## OBJECTIF
Recopiez mot pour mot les lignes des données, de la toute première jusqu'à celle qui contient « convenzione con l’Istituto », cette dernière comprise.

## DONNÉES FOURNIES
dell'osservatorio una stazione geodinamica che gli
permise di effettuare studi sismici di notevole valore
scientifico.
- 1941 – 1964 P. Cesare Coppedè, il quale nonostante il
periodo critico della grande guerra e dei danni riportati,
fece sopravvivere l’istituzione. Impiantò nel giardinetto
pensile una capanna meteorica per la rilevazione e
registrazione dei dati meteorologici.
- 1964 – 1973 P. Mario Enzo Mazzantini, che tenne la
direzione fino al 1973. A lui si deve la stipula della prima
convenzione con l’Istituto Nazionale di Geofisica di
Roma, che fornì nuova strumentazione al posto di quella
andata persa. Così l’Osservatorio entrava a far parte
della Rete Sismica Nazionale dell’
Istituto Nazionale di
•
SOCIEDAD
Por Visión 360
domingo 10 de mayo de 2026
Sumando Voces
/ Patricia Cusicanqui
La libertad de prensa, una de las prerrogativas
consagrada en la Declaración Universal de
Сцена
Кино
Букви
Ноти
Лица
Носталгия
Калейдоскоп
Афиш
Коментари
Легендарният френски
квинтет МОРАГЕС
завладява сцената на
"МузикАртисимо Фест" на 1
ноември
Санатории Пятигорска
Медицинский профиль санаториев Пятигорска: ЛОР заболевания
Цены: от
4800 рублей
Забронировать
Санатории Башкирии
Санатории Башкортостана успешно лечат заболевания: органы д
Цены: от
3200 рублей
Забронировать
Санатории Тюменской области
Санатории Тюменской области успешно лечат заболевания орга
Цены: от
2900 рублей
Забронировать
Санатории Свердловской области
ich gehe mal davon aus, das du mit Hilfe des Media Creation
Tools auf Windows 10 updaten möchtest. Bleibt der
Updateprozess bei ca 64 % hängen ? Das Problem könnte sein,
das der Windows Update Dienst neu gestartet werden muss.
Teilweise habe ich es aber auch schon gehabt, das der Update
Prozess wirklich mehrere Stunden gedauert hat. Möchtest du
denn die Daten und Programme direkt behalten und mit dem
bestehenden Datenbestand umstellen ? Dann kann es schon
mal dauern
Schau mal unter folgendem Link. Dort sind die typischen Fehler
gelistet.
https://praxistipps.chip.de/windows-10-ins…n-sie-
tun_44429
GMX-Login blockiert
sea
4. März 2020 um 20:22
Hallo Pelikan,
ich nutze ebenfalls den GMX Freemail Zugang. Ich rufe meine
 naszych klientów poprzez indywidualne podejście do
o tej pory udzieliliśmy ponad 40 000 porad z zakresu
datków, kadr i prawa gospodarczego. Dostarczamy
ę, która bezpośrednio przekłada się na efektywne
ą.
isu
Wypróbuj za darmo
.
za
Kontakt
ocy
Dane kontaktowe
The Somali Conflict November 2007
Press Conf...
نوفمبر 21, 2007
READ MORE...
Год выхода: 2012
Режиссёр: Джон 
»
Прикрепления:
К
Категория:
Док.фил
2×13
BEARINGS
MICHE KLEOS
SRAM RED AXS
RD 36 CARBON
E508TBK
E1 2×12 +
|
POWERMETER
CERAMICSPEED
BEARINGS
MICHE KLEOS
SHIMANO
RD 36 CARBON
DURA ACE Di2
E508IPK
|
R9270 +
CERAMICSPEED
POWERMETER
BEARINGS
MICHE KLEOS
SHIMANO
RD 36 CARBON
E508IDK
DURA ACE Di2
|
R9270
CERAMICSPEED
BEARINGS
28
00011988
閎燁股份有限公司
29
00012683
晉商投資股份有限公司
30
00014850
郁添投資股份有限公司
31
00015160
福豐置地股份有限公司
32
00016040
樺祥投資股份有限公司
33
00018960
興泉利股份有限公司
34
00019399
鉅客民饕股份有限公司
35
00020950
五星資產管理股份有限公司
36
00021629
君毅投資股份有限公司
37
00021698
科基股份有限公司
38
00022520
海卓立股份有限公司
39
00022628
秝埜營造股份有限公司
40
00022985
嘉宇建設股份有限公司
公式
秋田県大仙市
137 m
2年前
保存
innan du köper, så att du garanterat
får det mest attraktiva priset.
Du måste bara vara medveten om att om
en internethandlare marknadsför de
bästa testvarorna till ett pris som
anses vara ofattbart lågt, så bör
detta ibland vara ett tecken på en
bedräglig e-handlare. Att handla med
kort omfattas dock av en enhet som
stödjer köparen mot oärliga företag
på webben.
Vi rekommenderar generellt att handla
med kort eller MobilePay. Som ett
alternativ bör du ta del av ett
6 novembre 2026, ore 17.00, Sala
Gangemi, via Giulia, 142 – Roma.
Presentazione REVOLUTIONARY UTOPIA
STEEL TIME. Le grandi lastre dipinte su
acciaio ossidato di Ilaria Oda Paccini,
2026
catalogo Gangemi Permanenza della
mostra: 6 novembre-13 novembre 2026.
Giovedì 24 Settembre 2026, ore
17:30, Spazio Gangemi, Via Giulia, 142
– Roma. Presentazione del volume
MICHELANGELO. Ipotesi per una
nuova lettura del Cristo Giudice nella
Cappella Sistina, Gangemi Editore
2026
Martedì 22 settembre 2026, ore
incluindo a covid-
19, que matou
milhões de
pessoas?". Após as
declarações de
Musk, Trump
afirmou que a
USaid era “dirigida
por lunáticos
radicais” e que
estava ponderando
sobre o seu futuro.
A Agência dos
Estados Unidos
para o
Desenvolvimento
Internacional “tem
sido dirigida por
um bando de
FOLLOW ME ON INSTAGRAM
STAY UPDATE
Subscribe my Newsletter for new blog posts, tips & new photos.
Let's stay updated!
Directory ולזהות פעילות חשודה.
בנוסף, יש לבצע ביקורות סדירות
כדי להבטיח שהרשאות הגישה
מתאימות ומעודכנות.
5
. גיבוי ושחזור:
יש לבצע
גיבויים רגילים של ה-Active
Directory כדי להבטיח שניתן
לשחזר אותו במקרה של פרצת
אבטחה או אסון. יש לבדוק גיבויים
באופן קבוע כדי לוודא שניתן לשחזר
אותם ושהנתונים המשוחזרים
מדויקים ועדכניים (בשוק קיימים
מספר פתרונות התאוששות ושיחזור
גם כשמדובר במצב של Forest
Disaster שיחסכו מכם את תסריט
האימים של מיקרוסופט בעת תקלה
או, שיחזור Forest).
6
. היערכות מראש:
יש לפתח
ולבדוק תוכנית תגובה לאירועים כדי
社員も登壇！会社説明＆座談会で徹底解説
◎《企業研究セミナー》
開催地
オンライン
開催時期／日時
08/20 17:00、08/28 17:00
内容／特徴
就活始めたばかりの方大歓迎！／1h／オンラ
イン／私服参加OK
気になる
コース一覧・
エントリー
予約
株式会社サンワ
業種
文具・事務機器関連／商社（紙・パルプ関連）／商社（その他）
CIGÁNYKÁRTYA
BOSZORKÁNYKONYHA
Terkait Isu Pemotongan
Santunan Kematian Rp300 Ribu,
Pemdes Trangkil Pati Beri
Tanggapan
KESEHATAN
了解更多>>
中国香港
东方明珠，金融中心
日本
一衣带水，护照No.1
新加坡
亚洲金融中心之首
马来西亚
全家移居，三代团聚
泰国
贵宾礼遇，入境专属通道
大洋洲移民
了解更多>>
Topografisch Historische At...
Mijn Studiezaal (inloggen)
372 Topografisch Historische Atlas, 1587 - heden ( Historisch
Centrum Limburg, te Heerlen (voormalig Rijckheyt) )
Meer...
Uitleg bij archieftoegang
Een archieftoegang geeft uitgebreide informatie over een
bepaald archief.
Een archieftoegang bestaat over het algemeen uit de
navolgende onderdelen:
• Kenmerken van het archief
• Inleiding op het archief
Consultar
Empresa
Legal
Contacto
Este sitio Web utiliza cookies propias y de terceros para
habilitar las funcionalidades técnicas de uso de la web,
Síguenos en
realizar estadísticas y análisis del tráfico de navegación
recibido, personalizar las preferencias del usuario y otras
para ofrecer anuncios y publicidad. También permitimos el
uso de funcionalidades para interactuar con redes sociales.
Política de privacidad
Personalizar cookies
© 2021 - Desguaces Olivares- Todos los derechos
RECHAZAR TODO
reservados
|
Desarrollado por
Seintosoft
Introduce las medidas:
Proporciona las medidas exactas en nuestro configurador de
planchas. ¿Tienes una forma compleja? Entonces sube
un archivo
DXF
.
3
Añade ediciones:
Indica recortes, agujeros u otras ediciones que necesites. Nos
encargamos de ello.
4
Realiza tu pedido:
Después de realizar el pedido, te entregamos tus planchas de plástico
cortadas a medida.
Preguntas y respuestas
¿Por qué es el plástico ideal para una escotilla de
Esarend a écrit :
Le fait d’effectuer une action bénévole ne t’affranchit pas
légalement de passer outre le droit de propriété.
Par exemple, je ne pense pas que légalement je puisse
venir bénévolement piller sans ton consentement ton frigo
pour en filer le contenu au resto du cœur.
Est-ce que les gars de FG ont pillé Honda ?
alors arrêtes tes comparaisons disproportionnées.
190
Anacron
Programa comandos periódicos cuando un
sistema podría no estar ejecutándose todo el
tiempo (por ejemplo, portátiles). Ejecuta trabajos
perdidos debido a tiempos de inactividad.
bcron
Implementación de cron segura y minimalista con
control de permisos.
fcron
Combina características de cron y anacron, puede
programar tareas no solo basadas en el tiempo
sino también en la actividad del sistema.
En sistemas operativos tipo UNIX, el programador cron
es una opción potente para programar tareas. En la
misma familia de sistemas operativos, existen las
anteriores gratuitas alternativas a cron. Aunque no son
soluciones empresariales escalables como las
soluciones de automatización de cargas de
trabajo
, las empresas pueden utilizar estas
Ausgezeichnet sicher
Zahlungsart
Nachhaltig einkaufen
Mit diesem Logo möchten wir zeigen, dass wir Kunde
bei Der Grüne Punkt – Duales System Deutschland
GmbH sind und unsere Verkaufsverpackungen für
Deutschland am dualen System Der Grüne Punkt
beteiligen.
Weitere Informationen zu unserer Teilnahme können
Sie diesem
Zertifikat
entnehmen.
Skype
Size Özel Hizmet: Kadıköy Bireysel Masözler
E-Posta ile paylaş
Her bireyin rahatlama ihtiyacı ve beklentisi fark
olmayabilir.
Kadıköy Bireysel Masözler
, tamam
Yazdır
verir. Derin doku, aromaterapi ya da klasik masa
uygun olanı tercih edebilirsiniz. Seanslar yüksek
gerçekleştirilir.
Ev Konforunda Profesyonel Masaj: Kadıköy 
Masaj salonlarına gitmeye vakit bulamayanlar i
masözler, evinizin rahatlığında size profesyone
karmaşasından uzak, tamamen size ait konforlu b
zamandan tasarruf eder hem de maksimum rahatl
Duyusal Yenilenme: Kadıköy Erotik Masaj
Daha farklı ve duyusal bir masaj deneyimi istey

## RÉSULTAT OBTENU
dell'osservatorio una stazione geodinamica che gli
permise di effettuare studi sismici di notevole valore
scientifico.
- 1941 – 1964 P. Cesare Coppedè, il quale nonostante il
periodo critico della grande guerra e dei danni riportati,
fece sopravvivere l’istituzione. Impiantò nel giardinetto
pensile una capanna meteorica per la rilevazione e
registrazione dei dati meteorologici.
- 1964 – 1973 P. Mario Enzo Mazzantini, che tenne la
direzione fino al 1973. A lui si deve la stipula della prima
convenzione con l’Istituto Nazionale di Geofisica di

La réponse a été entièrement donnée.